I also think of my mother. I grew up in a matriarchal family. Women had the stronger voice. Really, it was 90% women leading in my family. My mother worked hard to raise her kids with not a lot of money. My mother had a lot of obstacles, but she never gave up. She managed to persevere and raise successful kids. I grew up in public housing, and we went hungry some times. My mom had mental health issues, and we were in foster care for a period of time. But my mom got us all back. My mom modeled how to stick to it. She never gave up. She never stopped trying to work in her short 54 years on this earth. My siblings and I are all successful now. We all have families and professional credentials. There was also my Aunt Dolores, a brilliant mathematician who traveled the world, and was sought after for years, even after retiring from 40 years of teaching.  She was compelled to return to teaching part time to help her many young Black students in Philadelphia.  And she, too, was a woman who shined with persistence.  When I wanted to give up, she would push me and say, “keep putting one foot in front of the other!”

5.)  What does Black History Month mean to you?

Black history is not just something to practice one month a year! Black history is American history. Black people spent 400 years building this country as kidnapped enslaved people. Black people are how this country came to be. So Black history should be sprinkled through all life lessons. I always picked books about prominent Black people to read out loud with my kids. I read with them about Thurgood Marshall, Jesse Owens (at one time the fastest man in the world), Florence Joyner, Michelle Obama, Malcolm X, and Tupac Shakur.

6.)  What is the biggest difference you would like to make with your life and your life’s work?

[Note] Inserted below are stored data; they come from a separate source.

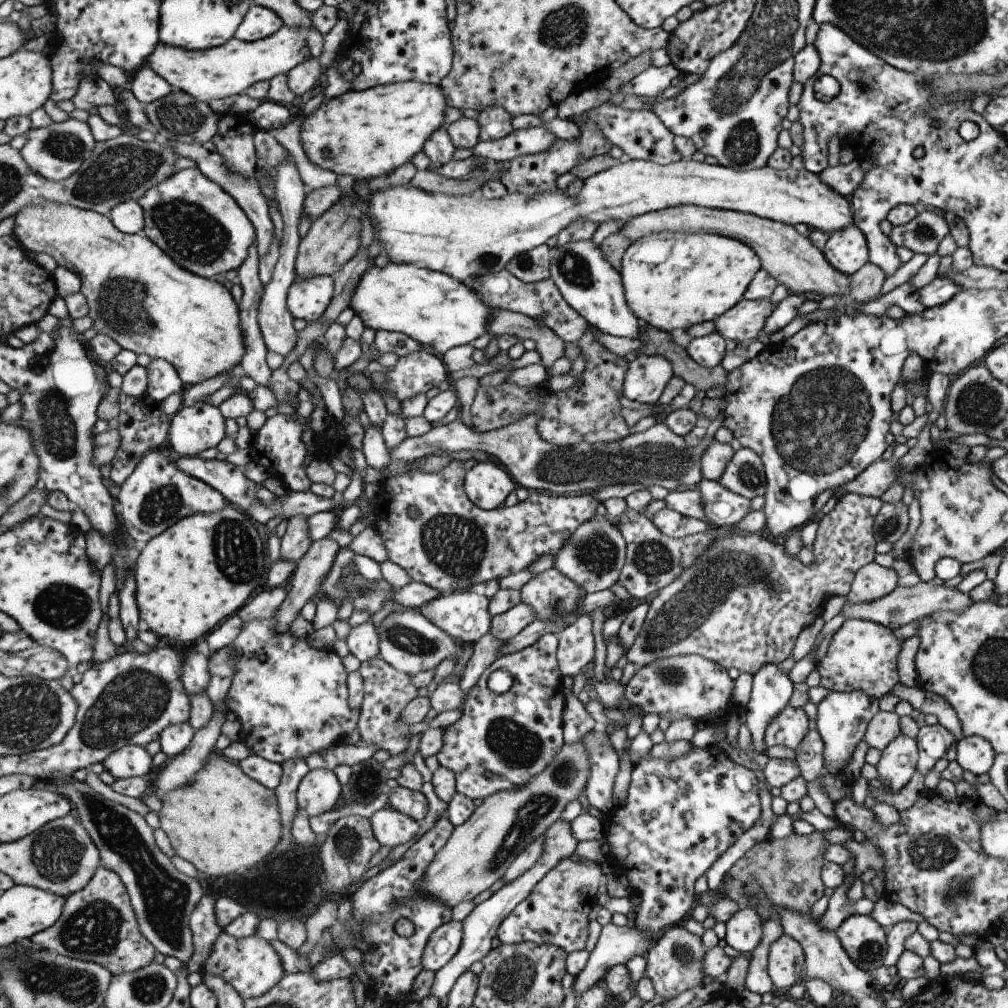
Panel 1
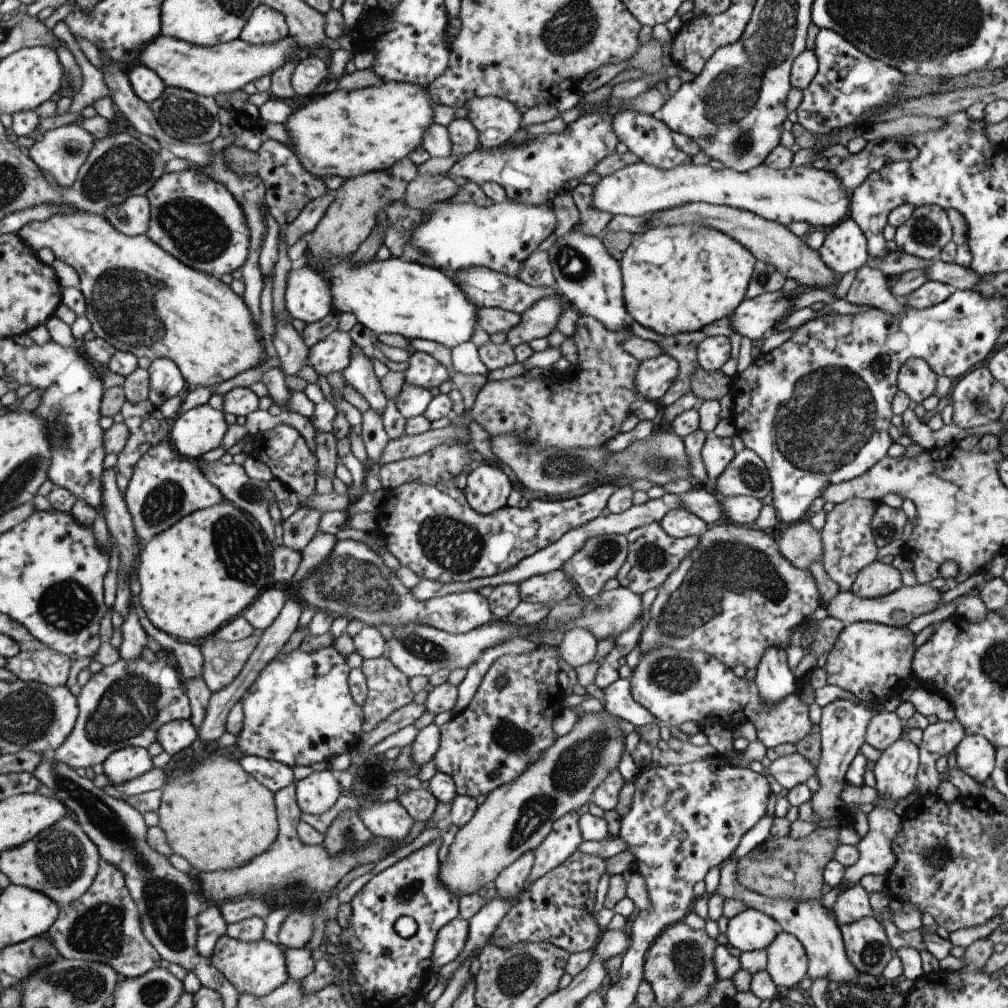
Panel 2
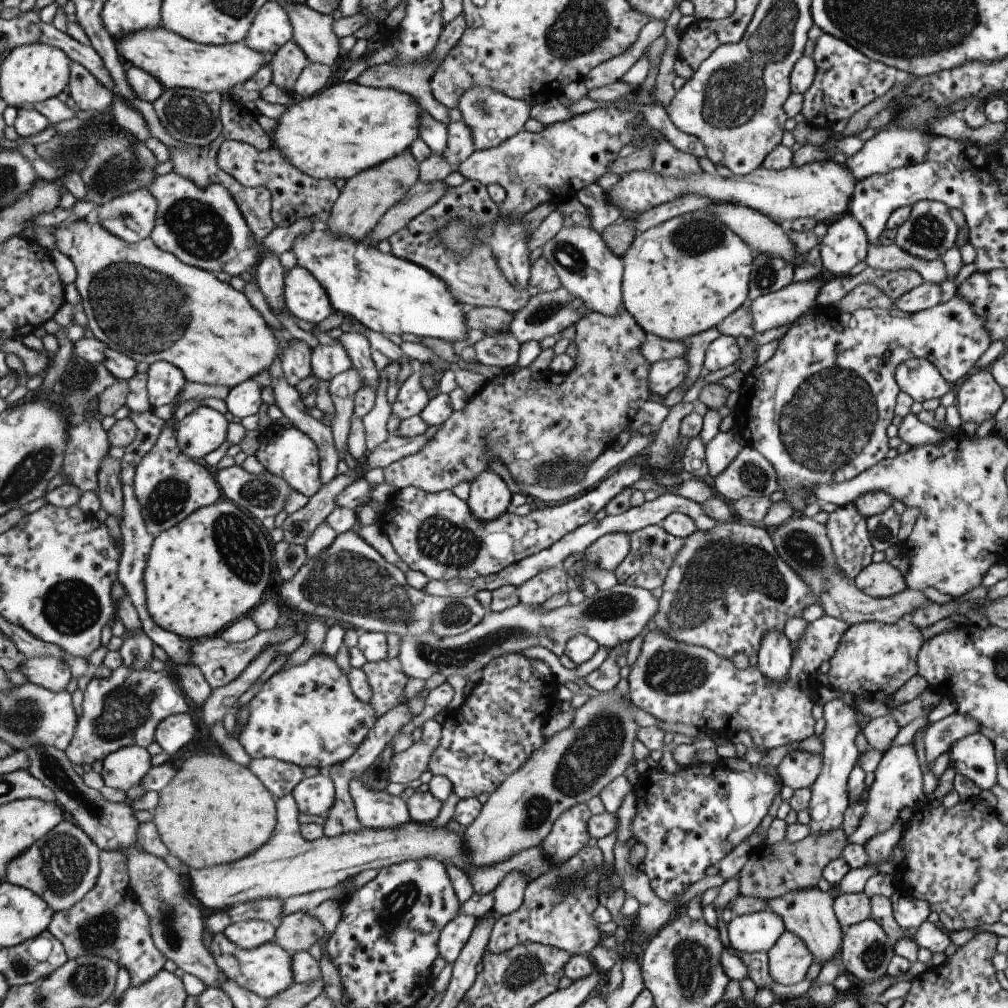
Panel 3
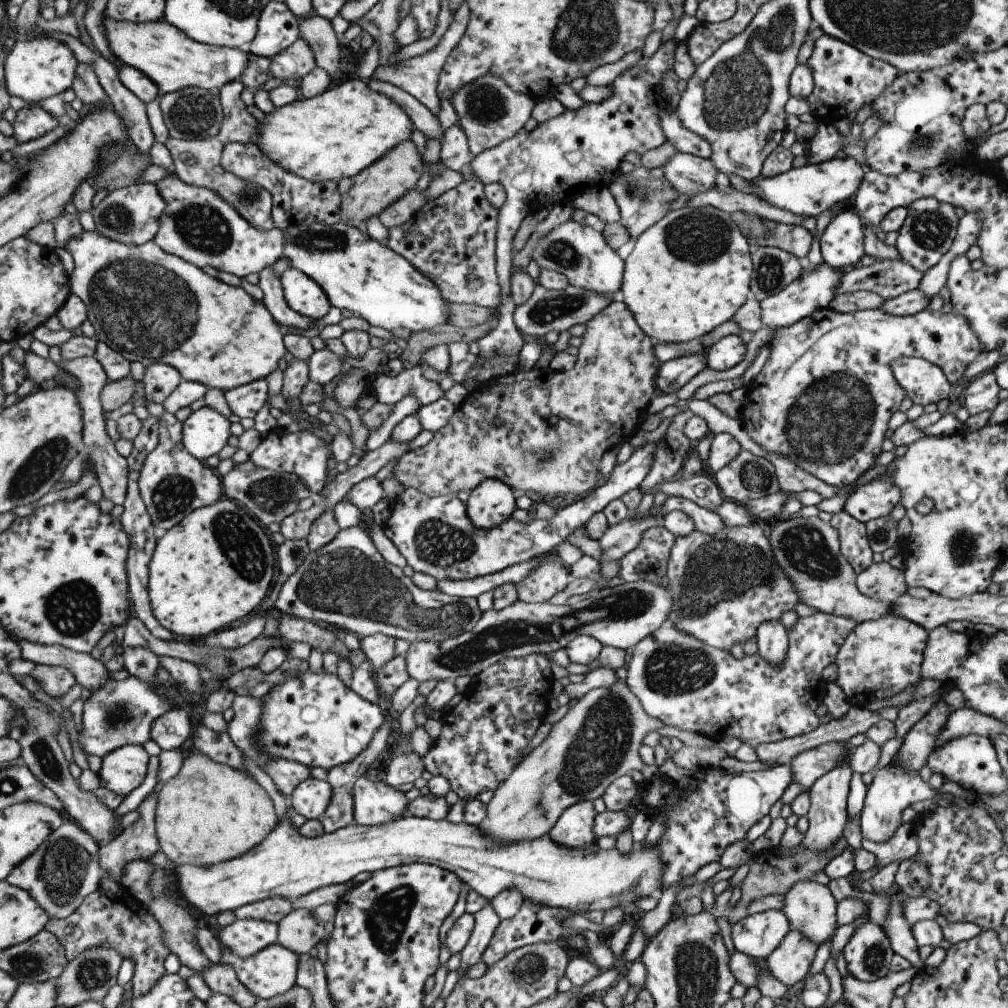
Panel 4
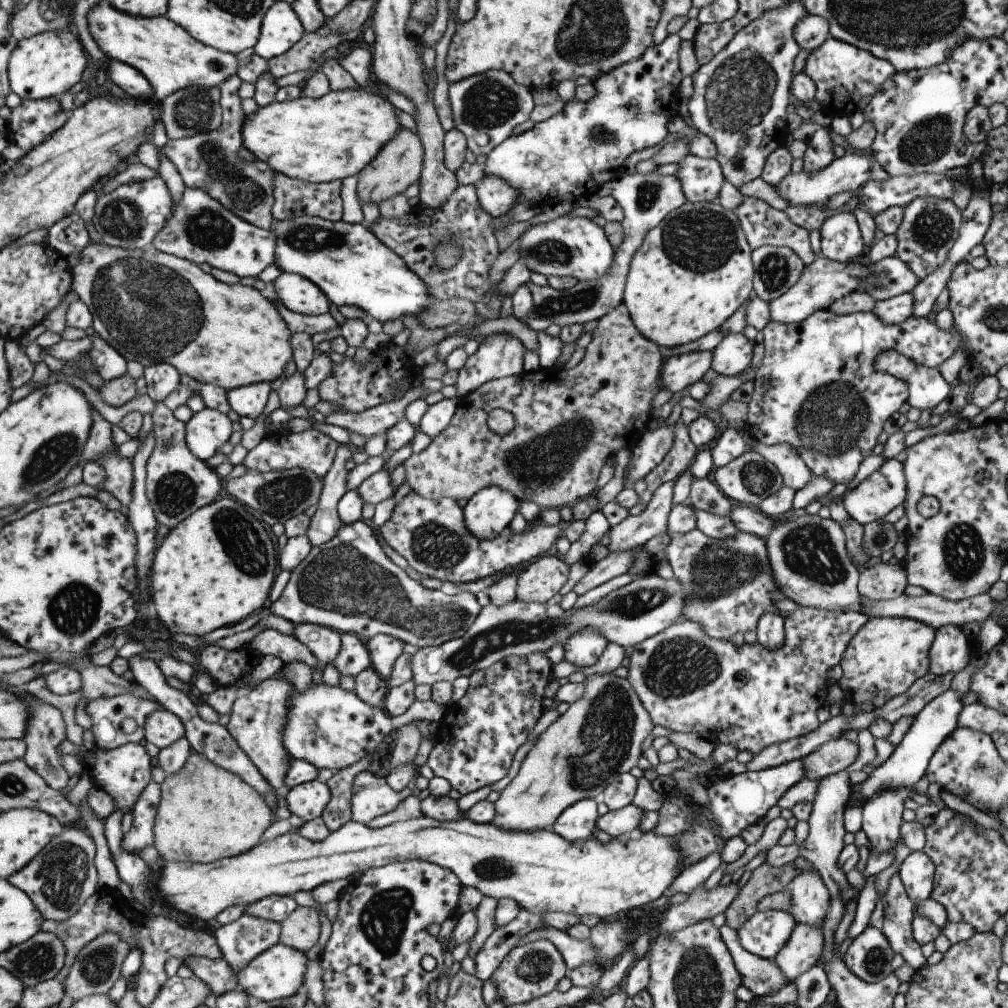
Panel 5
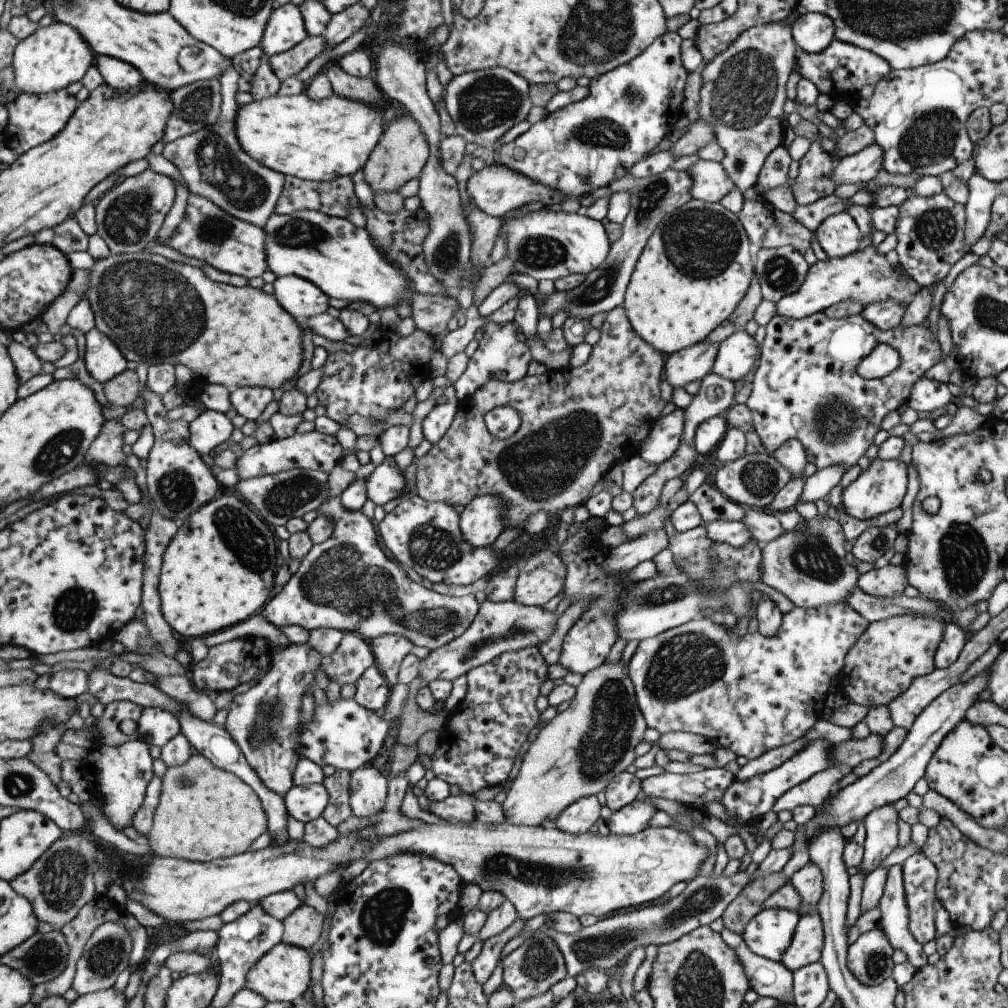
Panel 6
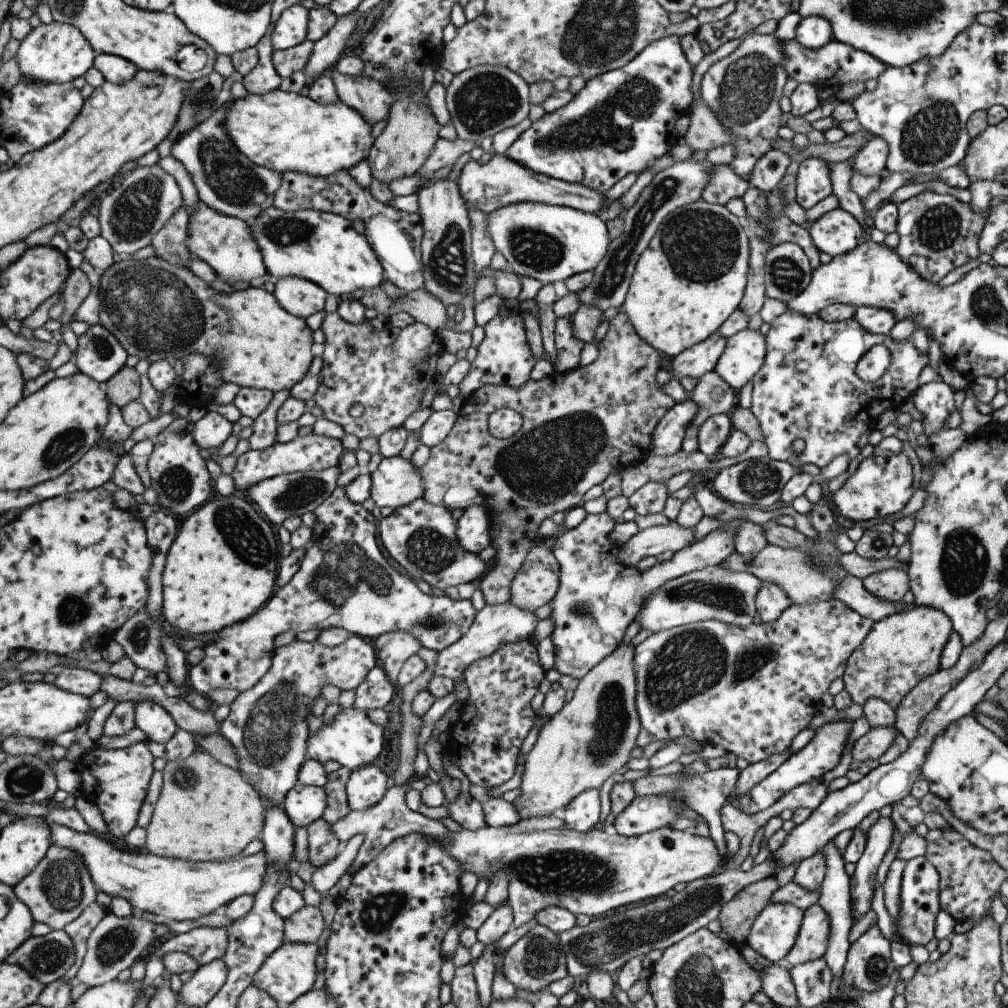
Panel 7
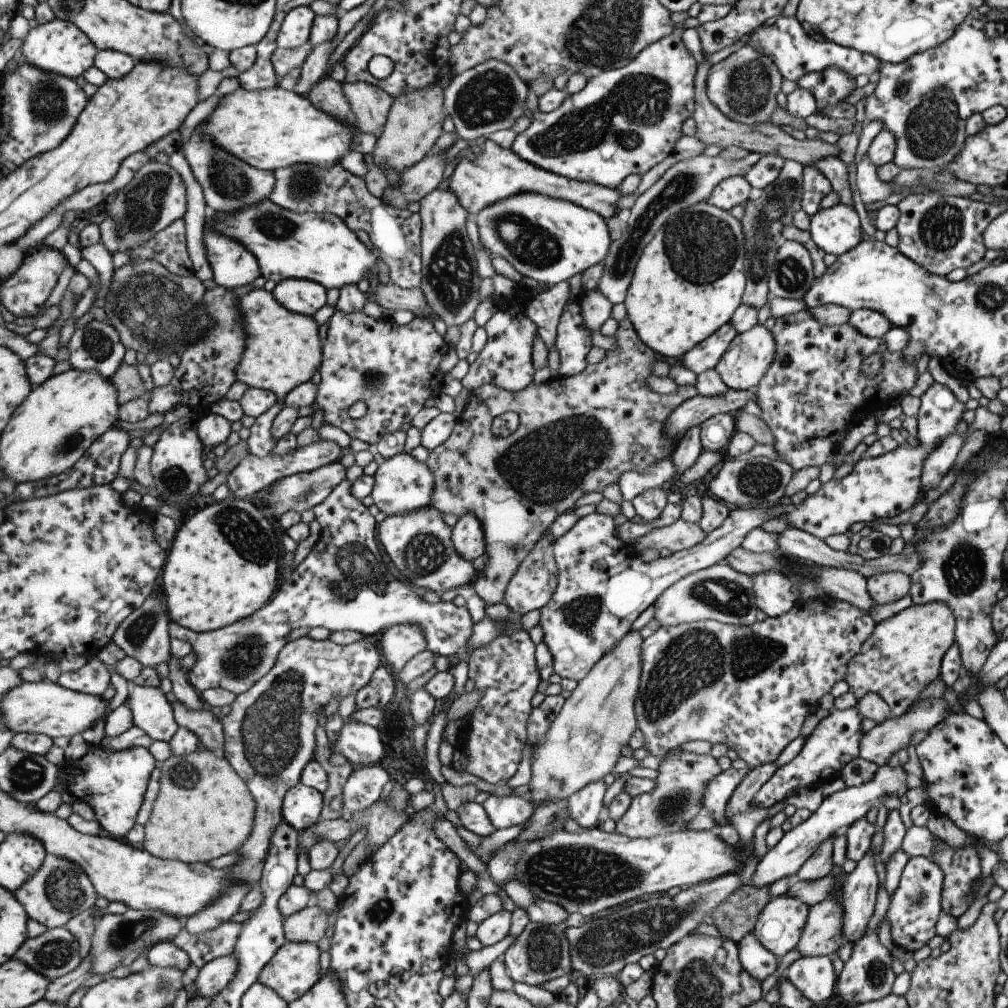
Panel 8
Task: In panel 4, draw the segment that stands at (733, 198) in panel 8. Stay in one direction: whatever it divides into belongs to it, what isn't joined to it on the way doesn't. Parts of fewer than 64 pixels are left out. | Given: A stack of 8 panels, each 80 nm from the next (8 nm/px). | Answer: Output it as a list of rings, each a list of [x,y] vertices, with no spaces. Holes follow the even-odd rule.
[[[675,153],[657,171],[678,192],[692,197],[715,188],[717,169],[709,159],[689,153]]]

The biggest difference I want to make with my life is to make the way easier for just one more family with children or one more mom trying to get ahead at her job or in school. It is too difficult in our society to earn a livable wage, to get an education, and to access health care, child care, and safe neighborhoods. It is like a stroke of luck if you have all the things you need. People get reported to CPS because they don’t have food in the fridge or their kids’ clothes are dirty or they have no lights because the electricity is off. It’s not neglect. The root cause is economics. Minimum wage is not enough. Racism, too, is a factor. We need to make life easier for as many families as possible to find stability and joy. Life is not supposed to be all hard.